This morning (Sunday) I ran out to get the San Francisco Chronicle, bought fruit, and then dropped off a library book, mailed a letter, and parked in front of CVS, waiting for the pharmacy to open.
Why not run errands later, you ask? Because the Chronicle sells out fairly early, so I settled in with the paper and the radio to wait for fifteen minutes.
While waiting in my car, I heard the radio deejay say that because of the pandemic, sales of two things that people use have dropped 30% and 28%. The crafty deejay said he would reveal the answer after three more songs. I had the car turned off but the radio still going because I wanted to know the answer.
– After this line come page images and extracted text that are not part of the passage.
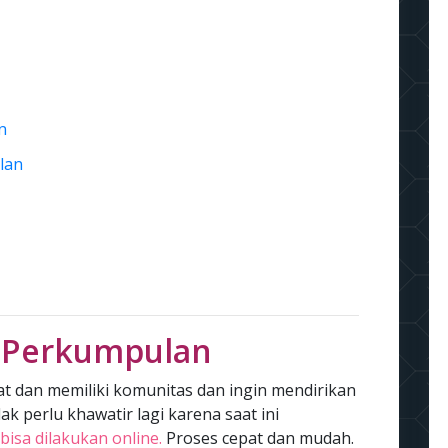
n
lan
 Perkumpulan
t dan memiliki komunitas dan ingin mendirikan
k perlu khawatir lagi karena saat ini
sa dilakukan online.
Proses cepat dan mudah.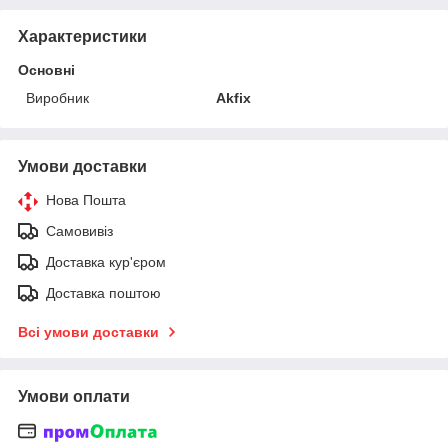
Характеристики
Основні
Виробник
Akfix
Умови доставки
Нова Пошта
Самовивіз
Доставка кур'єром
Доставка поштою
Всі умови доставки
Умови оплати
My first guess was gasoline.
I was wrong.
Think of social distancing. Think of people wearing masks. Because of those two things that we have to do, guess what people don’t need anymore? That’s right, breath mints and gum.
It makes sense. I used to dab on some lipstick right before I entered a business establishment. I always carry an extra tube in my car for that very reason, so I don’t have to go digging for it in my purse.
Newsflash, lipstick kept in the car on a hot summer day is not a great idea. It goes on like butter, but sometimes it breaks in two or melts away.
But I digress.
Who needs lipstick anymore when going out? Now I put on my mask, carry my glasses, because they steam up, enter the grocery store, put on my glasses so I can see how much apples cost, buy my fruit and paper, pay in cash so I don’t have to touch the dirty credit card swipey thingie, and voila, I have survived a trip to the store.
The deejay made a joke that there is lots of stinky breath out there, folks. The good news is, we don’t have to smell it. We are barricaded behind all kinds of masks – made from fun fabrics or t-shirts, in various shapes and sizes. What kills me are the people who wear the mask only over the mouth, and their noses are hanging out.
On another note, my daughter got married yesterday on the opposite coast. Because of the pandemic, I didn’t get to go. It’s traumatic for a mom to miss a child’s wedding. I did get photos and permission to post them on Facebook. Over 100 people commented, mostly with congratulations and many with empathy and kind words for me. That made me feel better.
I know they’ll do it again for their guests a year from now (if there’s a vaccine by then). But still, I had the airline ticket, the hotel reservation, my dress selected, and a week planned out to see where two of my children work and live.
I did it all on the first of February. When the month was over, doctors were telling me not to take my sister out in public and to avoid large gatherings.
Here we are, three months later, with no end in sight. We are distracted from the pandemic today because of the senseless death of an unarmed black man at the hands of a police officer, a tragedy that has brought thousands of protestors across the country to march, chant, yell, scream, and some opportunists or paid insurgents to loot, vandalize, and destroy.
The wedding is a bright light in an otherwise crappy world. Not forever crappy, I hope, but for this moment in time.